Some languages are rapid-fire and others more languid – but there is no difference in the speed at which information is shared, according to new research.
The most extensive study yet of the information content in speech shows that languages, regardless of structure or origin, tend to convey about the same amount of information per second despite wide variations in the speed of speech.
Whether it’s in English or Japanese, your conversation will march along at just under 40 “bits” of information per second. Information, in this context, doesn’t mean the time of day or price of fish. It could just be a syllable, or a sound.
The world’s 7000 or so languages differ greatly in their range of available phonemes – the units of sound that make up speech. Japanese and Spanish, for example, have 25, while English and Thai each have 40.
This is in turn reflected in the number of distinct syllables in a language. Japanese has a few hundred, while English has nearly 7000.
They also differ in the pace at which these building blocks are thrown together in speech.
But despite their strong differences, all languages allow their speakers to transmit information with strikingly similar efficiency.
To understand this better, researchers led by Christophe Coupé from the University of Lyon, France, and Yoon Oh from the University of Canterbury, New Zealand, studied recordings of 170 native adult speakers of 17 European and Asian languages.
Each speaker read a set of 15 standardised texts containing about 240,000 syllables.
The researchers found that the fastest language hit 9.1 syllables per second, and the slowest a mere 4.3.
But this was offset by the amount of information, measured in bits, that each syllable contained. This varied significantly, from 4.8 bits per syllable for Basque to 8.0 bits per syllable for Vietnamese.
The study found languages that pack a lot of information into sounds and syllables tend to be spoken more slowly, while those with a low information density are delivered more rapidly. While speech rate and information density fluctuate widely, the information rate – the speed at which information is delivered – hovers consistently around 39.15 bits per second.
Writing in Science Advances, the researchers say this appears to represent an optimal rate for giving and receiving information.
“We suggest that this phenomenon is rooted in the human neurocognitive capacity, probably present in our lineage for a long time.”
Their findings suggest that language cannot be both information-dense and fast-spoken, because this combination would make ideas too complex for a speaker to articulate and too difficult for a listener to absorb.

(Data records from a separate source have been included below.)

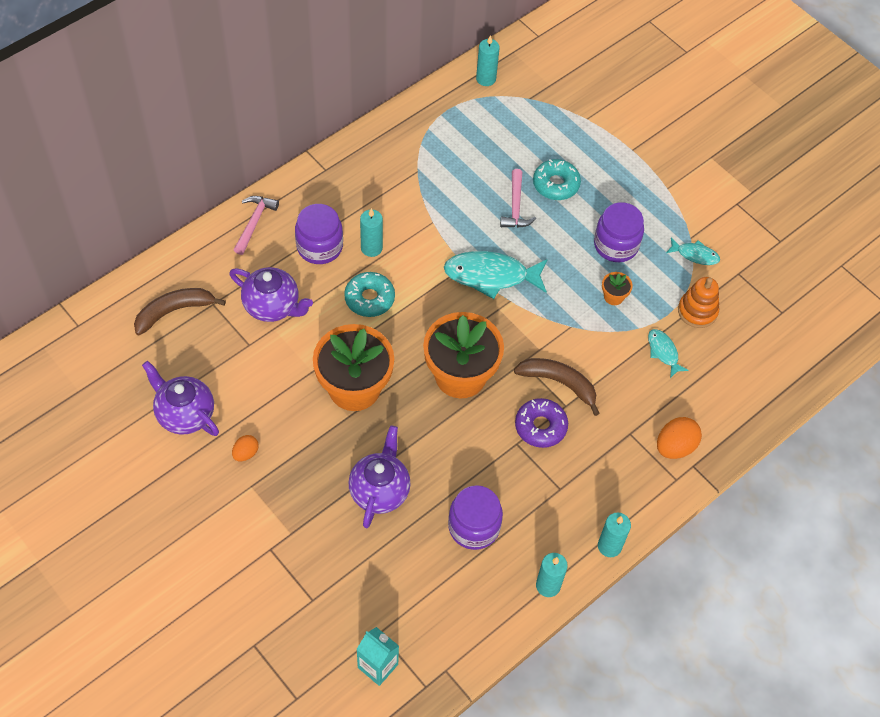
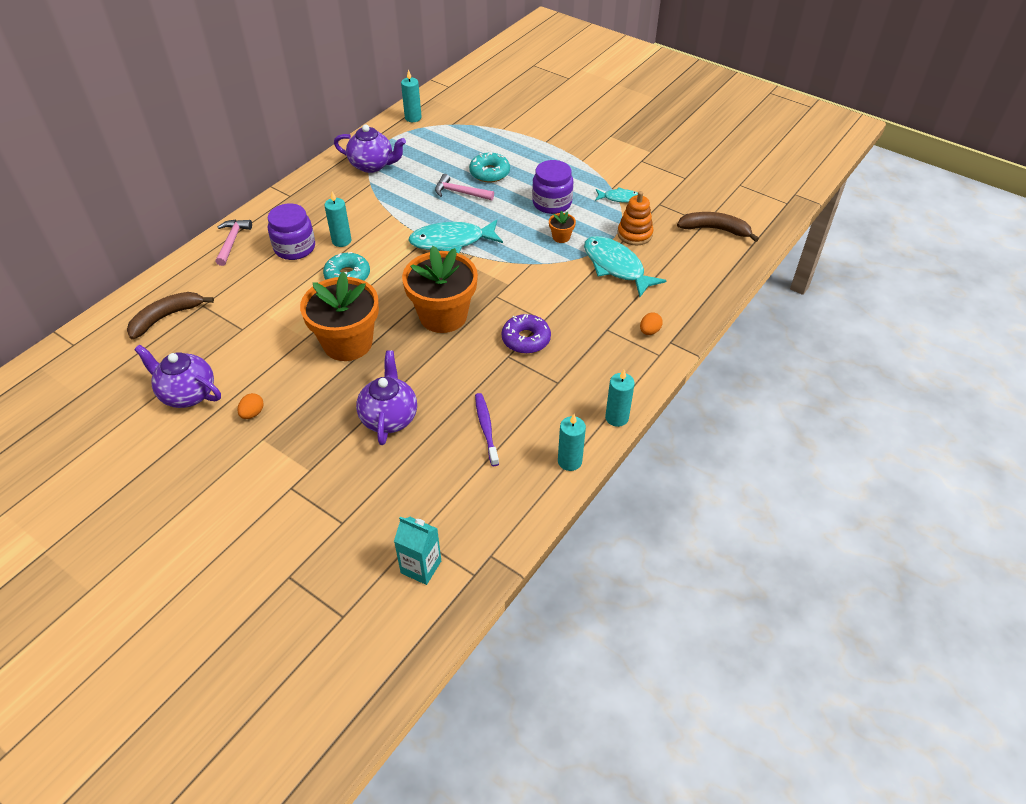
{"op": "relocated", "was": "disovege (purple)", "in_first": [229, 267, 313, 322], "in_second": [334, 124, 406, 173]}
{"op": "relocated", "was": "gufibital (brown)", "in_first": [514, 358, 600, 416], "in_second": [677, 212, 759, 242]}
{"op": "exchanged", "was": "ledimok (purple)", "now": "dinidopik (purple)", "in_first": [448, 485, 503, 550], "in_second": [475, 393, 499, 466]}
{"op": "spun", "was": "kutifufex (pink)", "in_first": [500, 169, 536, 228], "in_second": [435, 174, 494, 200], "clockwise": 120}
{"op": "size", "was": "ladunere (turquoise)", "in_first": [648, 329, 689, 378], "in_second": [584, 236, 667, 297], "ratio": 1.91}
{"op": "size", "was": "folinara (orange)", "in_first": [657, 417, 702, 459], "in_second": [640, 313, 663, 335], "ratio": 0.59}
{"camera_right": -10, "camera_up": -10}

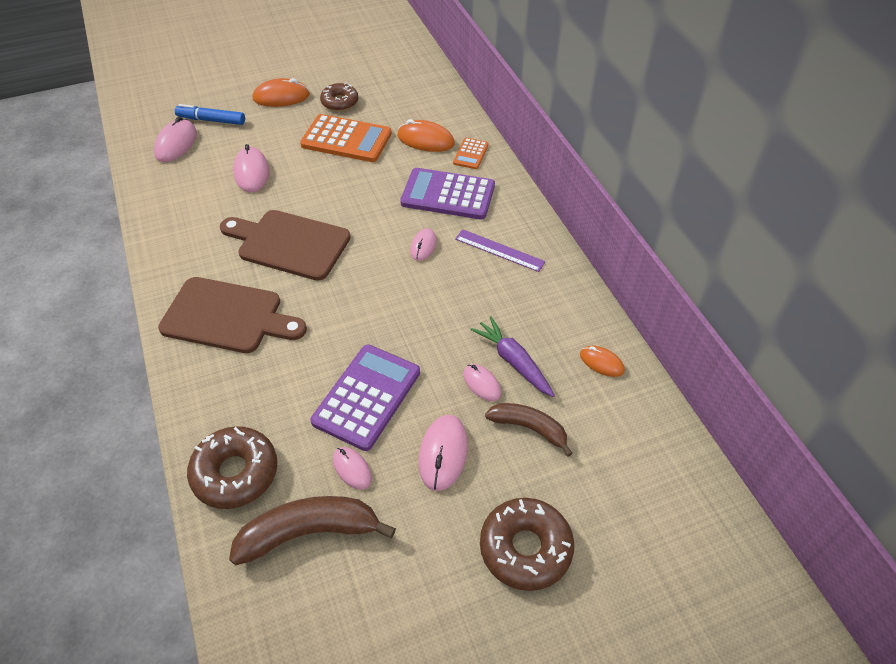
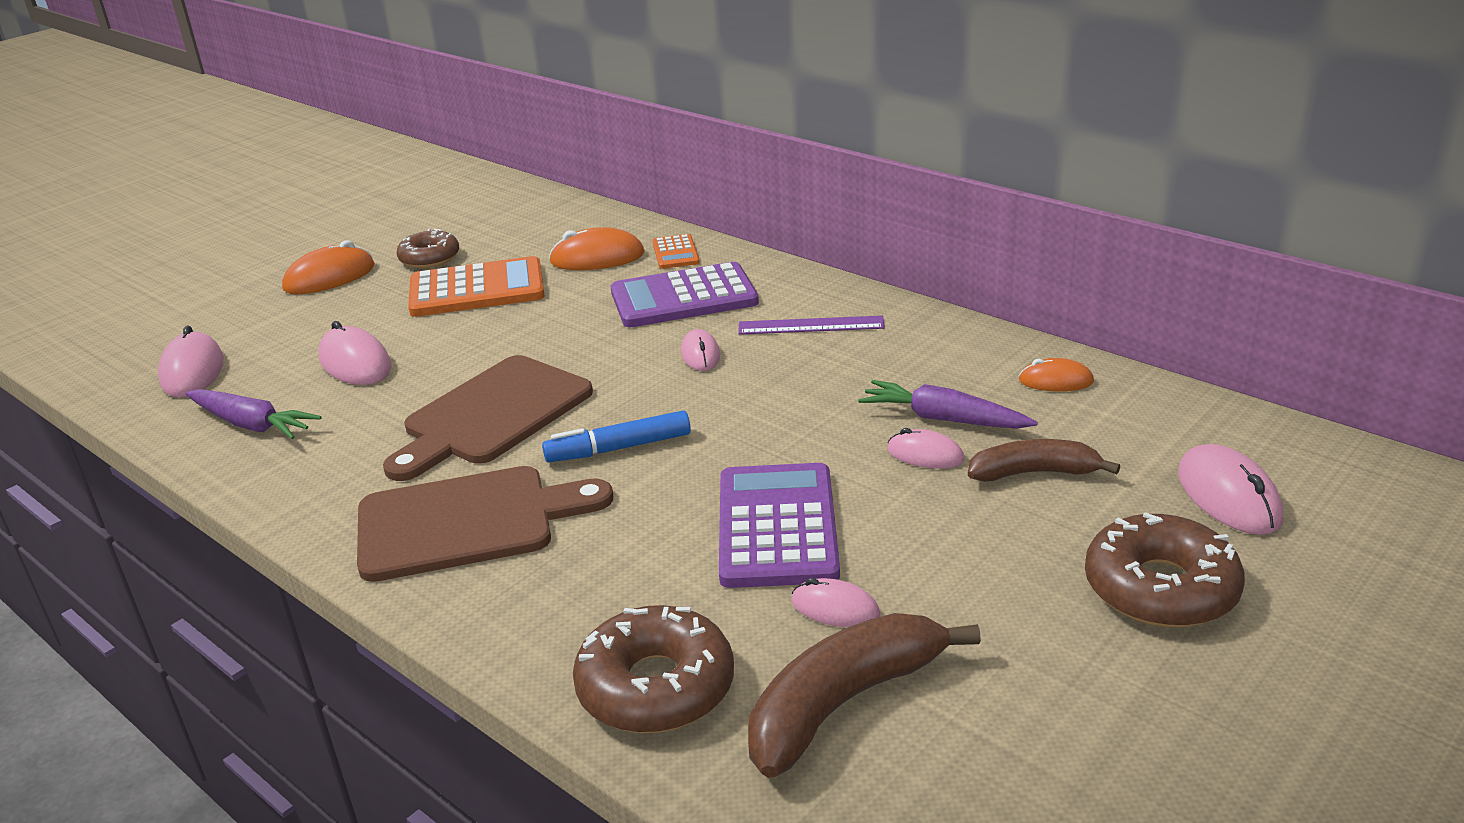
{"op": "appeared", "now": "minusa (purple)", "in_second": [186, 389, 322, 439]}
{"op": "relocated", "was": "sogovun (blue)", "in_first": [175, 104, 245, 125], "in_second": [542, 410, 691, 462]}
{"op": "relocated", "was": "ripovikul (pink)", "in_first": [419, 415, 468, 491], "in_second": [1178, 444, 1283, 535]}
{"op": "spun", "was": "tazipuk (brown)", "in_first": [220, 210, 351, 281], "in_second": [383, 355, 593, 481], "clockwise": -45}
{"camera_right": -25, "camera_up": -20}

Similarly, low density and slowly spoken languages appear not to exist because it would take too long for a speaker to convey ideas and would require a listener to remember large chunks of speech for a long time in order to piece together the message.
“Languages seem to stably inhabit an optimal range of information rates, away from the extremes that can still be available to individual speakers.”
Of course, not everybody speaks at the optimal information rate. We all know people who talk too quickly or slowly, and the new research may shed light on why we find listening to them hard work.